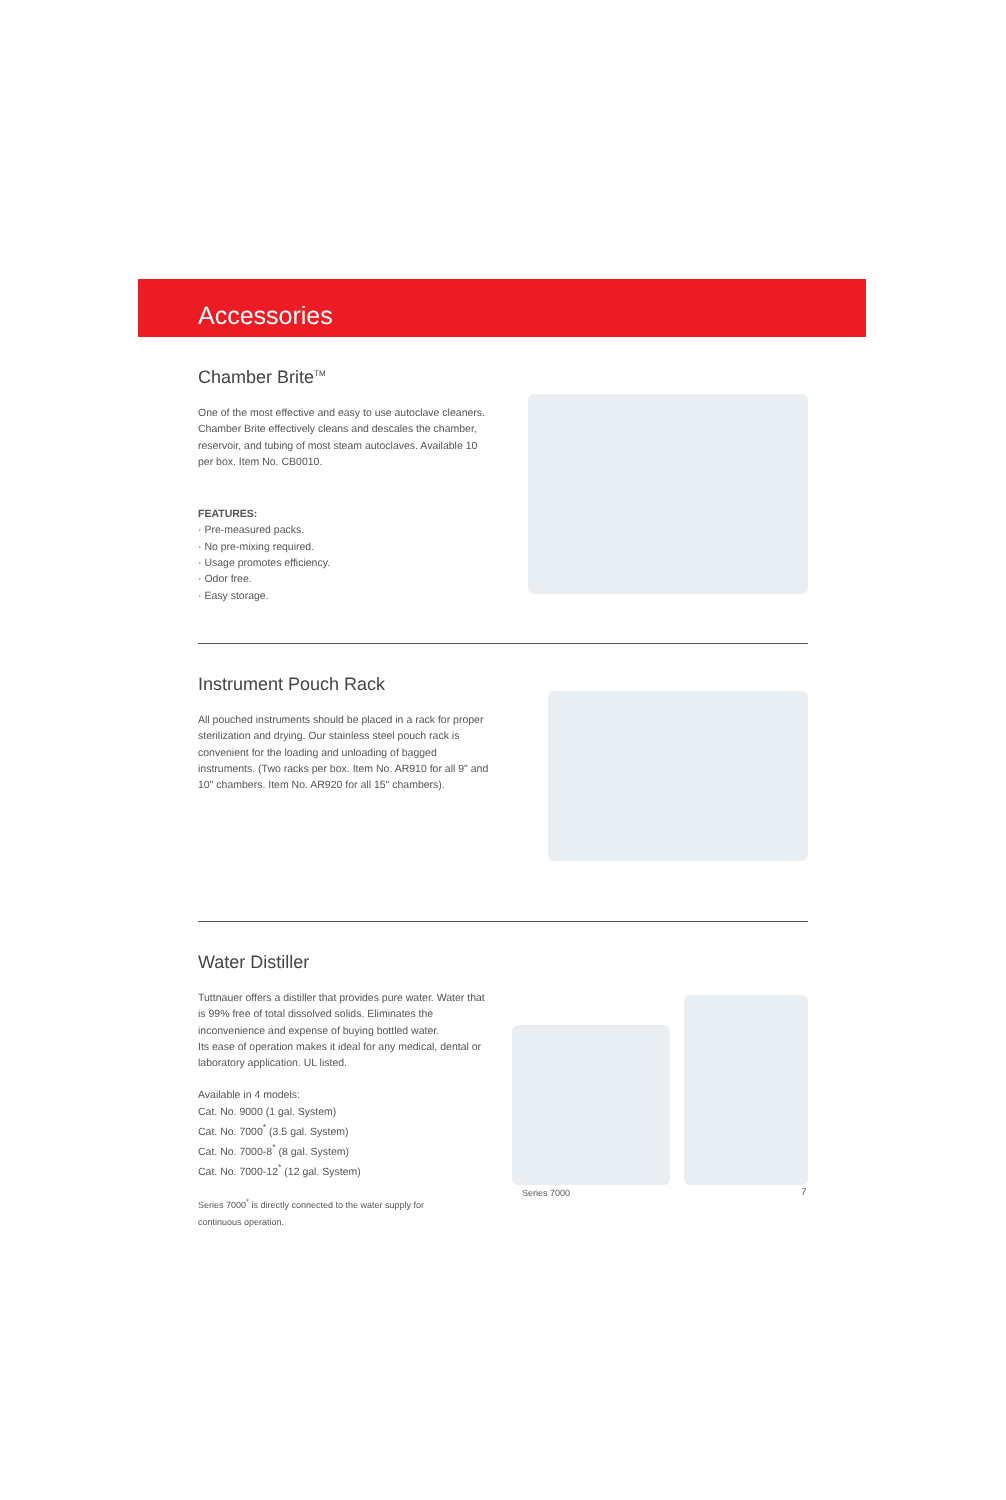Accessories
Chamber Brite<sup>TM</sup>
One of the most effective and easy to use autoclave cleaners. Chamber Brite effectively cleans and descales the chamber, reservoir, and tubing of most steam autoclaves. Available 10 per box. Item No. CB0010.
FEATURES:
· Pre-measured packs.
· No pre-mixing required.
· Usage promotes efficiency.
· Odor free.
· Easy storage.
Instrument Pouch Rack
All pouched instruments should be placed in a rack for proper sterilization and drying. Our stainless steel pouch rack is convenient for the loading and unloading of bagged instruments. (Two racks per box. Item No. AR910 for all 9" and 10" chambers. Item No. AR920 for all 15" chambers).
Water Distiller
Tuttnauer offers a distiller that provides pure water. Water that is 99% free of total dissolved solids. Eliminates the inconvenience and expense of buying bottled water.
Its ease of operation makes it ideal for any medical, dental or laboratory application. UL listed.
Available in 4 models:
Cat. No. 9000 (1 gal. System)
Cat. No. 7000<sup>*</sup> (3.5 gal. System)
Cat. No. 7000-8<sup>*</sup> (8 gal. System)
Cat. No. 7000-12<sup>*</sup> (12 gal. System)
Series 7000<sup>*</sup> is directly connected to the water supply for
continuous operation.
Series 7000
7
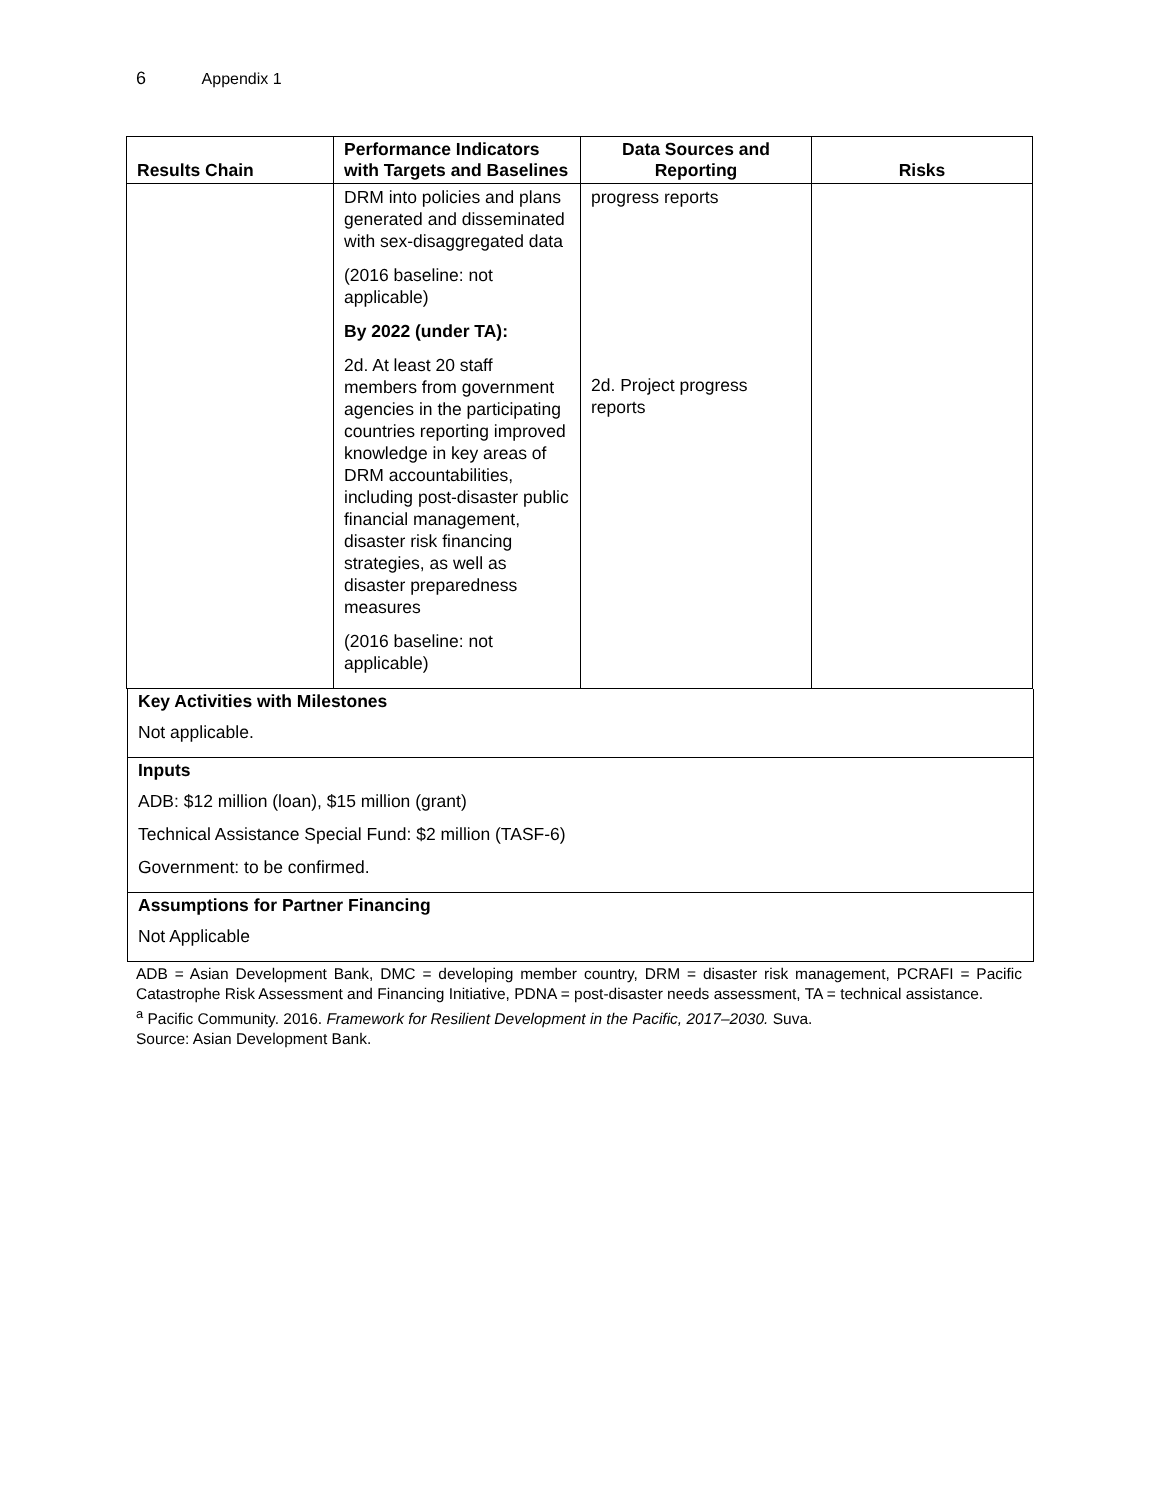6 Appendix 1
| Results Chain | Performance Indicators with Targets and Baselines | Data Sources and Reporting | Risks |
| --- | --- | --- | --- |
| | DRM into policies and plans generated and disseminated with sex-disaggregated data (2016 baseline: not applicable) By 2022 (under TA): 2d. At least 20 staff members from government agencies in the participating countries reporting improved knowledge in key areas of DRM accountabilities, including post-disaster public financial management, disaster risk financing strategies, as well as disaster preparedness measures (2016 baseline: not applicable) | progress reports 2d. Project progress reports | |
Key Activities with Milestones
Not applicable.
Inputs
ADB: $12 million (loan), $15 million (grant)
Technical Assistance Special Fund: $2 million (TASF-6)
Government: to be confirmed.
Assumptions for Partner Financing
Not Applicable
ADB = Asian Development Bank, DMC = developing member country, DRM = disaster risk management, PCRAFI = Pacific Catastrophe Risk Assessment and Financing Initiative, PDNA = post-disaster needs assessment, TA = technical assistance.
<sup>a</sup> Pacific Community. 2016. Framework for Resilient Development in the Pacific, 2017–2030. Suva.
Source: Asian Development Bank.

= = = =

» The task: In the entries above, find each line with "System" and copy it.

» Written answer:
Cat. No. 9000 (1 gal. System)
Cat. No. 7000<sup>*</sup> (3.5 gal. System)
Cat. No. 7000-8<sup>*</sup> (8 gal. System)
Cat. No. 7000-12<sup>*</sup> (12 gal. System)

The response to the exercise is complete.